With four appearances, Allen was busy this week. His first two were a bit shaky, but he survived without allowing a run. He followed those with two perfect appearances (five up, five down).
It's time to promote Rodney to the trusted table. He recorded three more perfect saves this week with four strikeouts for good measure. I've been saying all along that Rodney's walk rate is the stat to follow. He's allowed one free pass since the start of June and only three total since his last two walk outing on May 8. He's allowed only four runs over that same period. It looks like his shaky start to the season is behind him. Danny Farquhar has done his best to keep pace, which gives the Mariners great flexibility in the late innings.

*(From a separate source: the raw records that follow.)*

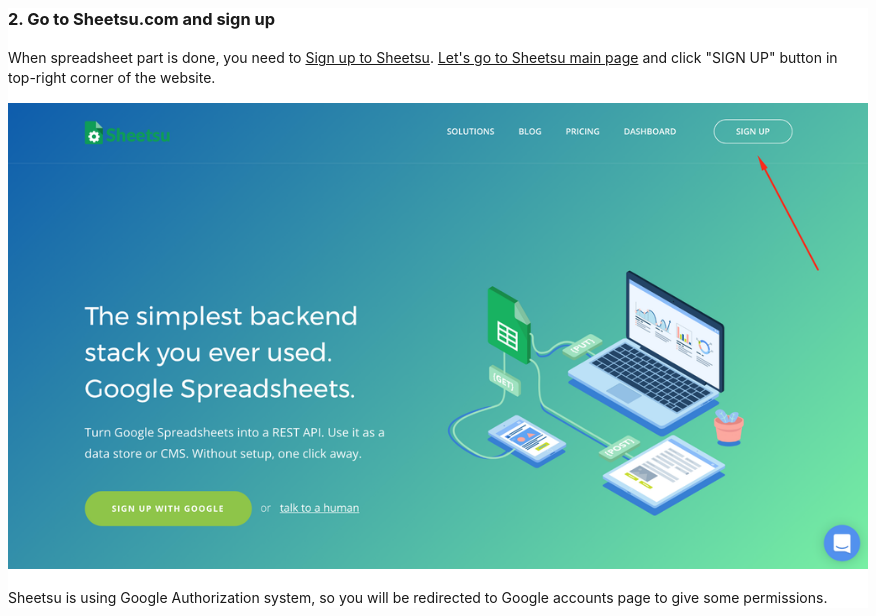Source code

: ### 2. Go to Sheetsu.com and sign up
When spreadsheet part is done, you need to [Sign up to Sheetsu](https://sheetsu.com). [Let's go to Sheetsu main page](https://sheetsu.com) and click "SIGN UP" button in top-right corner of the website.

![Sign up to Sheetsu](images/step-2-1.png)

Sheetsu is using Google Authorization system, so you will be redirected to Google accounts page to give some permissions.
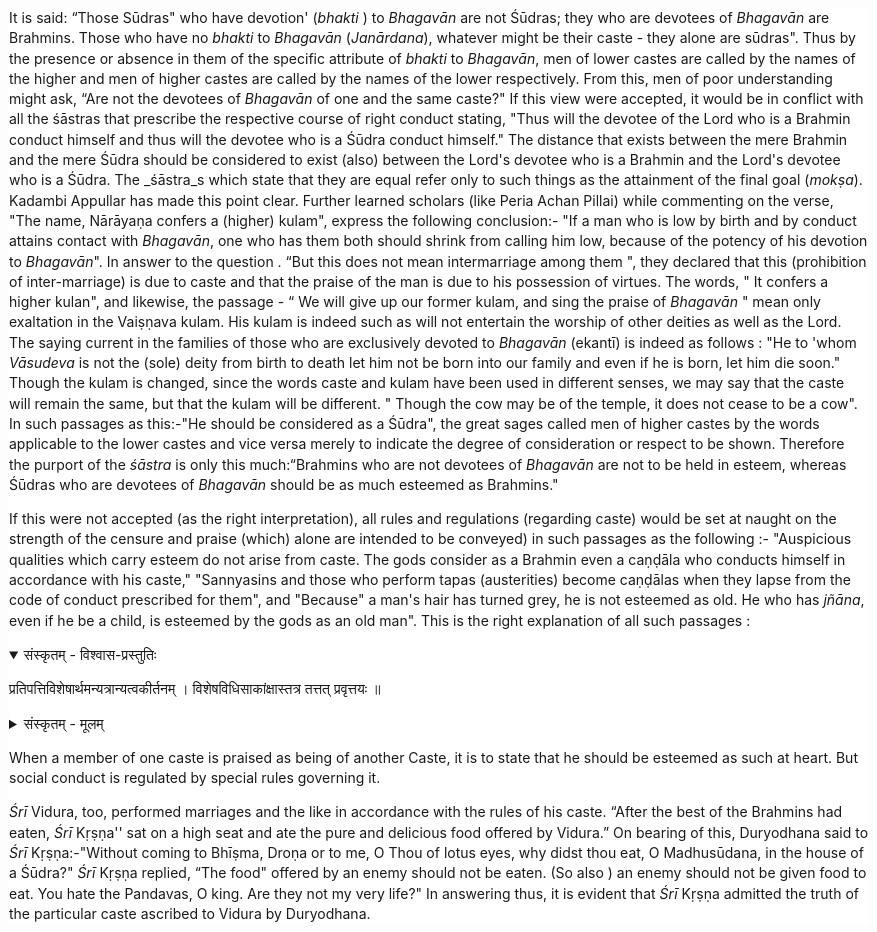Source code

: It is said: “Those Sūdras" who have devotion' (_bhakti_ ) to _Bhagavān_ are not Śūdras; they who are devotees of _Bhagavān_ are Brahmins. Those who have no _bhakti_ to _Bhagavān_ (_Janārdana_), whatever might be their caste - they alone are sūdras". Thus by the presence or absence in them of the specific attribute of _bhakti_ to _Bhagavān_, men of lower castes are called by the names of the higher and men of higher castes are called by the names of the lower respectively. From this, men of poor understanding might ask, “Are not the devotees of _Bhagavān_ of one and the same caste?" If this view were accepted, it would be in conflict with all the śāstras that prescribe the respective course of right conduct stating, "Thus will the devotee of the Lord who is a Brahmin conduct himself and thus will the devotee who is a Śūdra conduct himself." The distance that exists between the mere Brahmin and the mere Śūdra should be considered to exist (also) between the Lord's devotee who is a Brahmin and the Lord's devotee who is a Śūdra. The _śāstra_s which state that they are equal refer only to such things as the attainment of the final goal (_mokṣa_). Kadambi Appullar has made this point clear. Further learned scholars (like Peria Achan Pillai) while commenting on the verse, "The name, Nārāyaṇa confers a (higher) kulam", express the following conclusion:- "If a man who is low by birth and by conduct attains contact with _Bhagavān_, one who has them both should shrink from calling him low, because of the potency of his devotion to _Bhagavān_". In answer to the question . “But this does not mean intermarriage among them ", they declared that this (prohibition of inter-marriage) is due to caste and that the praise of the man is due to his possession of virtues. The words, " It confers a higher kulan", and likewise, the passage - “ We will give up our former kulam, and sing the praise of _Bhagavān_ " mean only exaltation in the Vaiṣṇava kulam. His kulam is indeed such as will not entertain the worship of other deities as well as the Lord. The saying current in the families of those who are exclusively devoted to _Bhagavān_ (ekantī) is indeed as follows : "He to 'whom _Vāsudeva_ is not the (sole) deity from birth to death let him not be born into our family and even if he is born, let him die soon." Though the kulam is changed, since the words caste and kulam have been used in different senses, we may say that the caste will remain the same, but that the kulam will be different. " Though the cow may be of the temple, it does not cease to be a cow". In such passages as this:-"He should be considered as a Śūdra", the great sages called men of higher castes by the words applicable to the lower castes and vice versa merely to indicate the degree of consideration or respect to be shown. Therefore the purport of the _śāstra_ is only this much:“Brahmins who are not devotees of _Bhagavān_ are not to be held in esteem, whereas Śūdras who are devotees of _Bhagavān_ should be as much esteemed as Brahmins."

If this were not accepted (as the right interpretation), all rules and regulations (regarding caste) would be set at naught on the strength of the censure and praise (which) alone are intended to be conveyed) in such passages as the following :- "Auspicious qualities which carry esteem do not arise from caste. The gods consider as a Brahmin even a caṇḍāla who conducts himself in accordance with his caste," "Sannyasins and those who perform tapas (austerities) become caṇḍālas when they lapse from the code of conduct prescribed for them", and "Because" a man's hair has turned grey, he is not esteemed as old. He who has _jñāna_, even if he be a child, is esteemed by the gods as an old man". This is the right explanation of all such passages :

<details open><summary>संस्कृतम् - विश्वास-प्रस्तुतिः</summary>

प्रतिपत्तिविशेषार्थमन्यत्रान्यत्वकीर्तनम् । विशेषविधिसाकांक्षास्तत्र तत्तत् प्रवृत्तयः ॥
</details>

<details><summary>संस्कृतम् - मूलम्</summary></details>

When a member of one caste is praised as being of another Caste, it is to state that he should be esteemed as such at heart. But social conduct is regulated by special rules governing it.

_Śrī_ Vidura, too, performed marriages and the like in accordance with the rules of his caste. “After the best of the Brahmins had eaten, _Śrī_ Kṛṣṇa'' sat on a high seat and ate the pure and delicious food offered by Vidura.” On bearing of this, Duryodhana said to _Śrī_ Kṛṣṇa:-"Without coming to Bhīṣma, Droṇa or to me, O Thou of lotus eyes, why didst thou eat, O Madhusūdana, in the house of a Śūdra?" _Śrī_ Kṛṣṇa replied, “The food" offered by an enemy should not be eaten. (So also ) an enemy should not be given food to eat. You hate the Pandavas, O king. Are they not my very life?" In answering thus, it is evident that _Śrī_ Kṛṣṇa admitted the truth of the particular caste ascribed to Vidura by Duryodhana.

The Nationals closer situation was expected to be fluid this season, but Soriano has done his best to squelch all conversation on the subject. Much of his success can be attributed to an avoidance of home runs. His xFIP of 3.80 looks a lot worse than his 1.00 ERA. For the uninitiated, xFIP attempts to remove luck from a pitcher's ERA. In this case, Soriano's .207 BABIP and 2.2 percent HR/FB ratio are the lucky components. The Nationals don't have enough margin of error to suffer blown saves, so they'll hope it continues. Tyler Clippard appears to be first in line with Drew Storen nipping at his heels.
Tier 3: The Mid-Tier (5)
Casey Janssen, Toronto Blue Jays
Mark Melancon, Pittsburgh Pirates
Trevor Rosenthal, St. Louis Cardinals
Jonathan Papelbon, Philadelphia Phillies
After picking up a win last Wednesday, Janssen allowed a run in a non-save situation against the Athletics. He's now allowed runs in two of 21 appearances. If there is cause for concern, it's his low strikeout rate. Batters are still swinging and missing at his pitches, which is usually the top peripheral for strikeout rate.
Rosenthal turned in a couple ugly outings during a four appearance week. He saved two, took a blown save loss, and won another. I don't know where his command and control went, but he's walking way too many batters. His strikeout rate is high enough to mitigate most of the damage, but it's disappointing to see his elite stuff wasted. There was talk of getting him some rest, but he pitched last night anyway. Pat Neshek is expected to pick up the odd save while Rosenthal gets himself sorted out.
Papelbon has kept up the strong performance despite mediocre peripherals. His ERA is the second best of his career while his xFIP is the second worst of his career. A big chunk of the discrepancy is the zero home runs he's allowed. Someone will hit a big fly off him.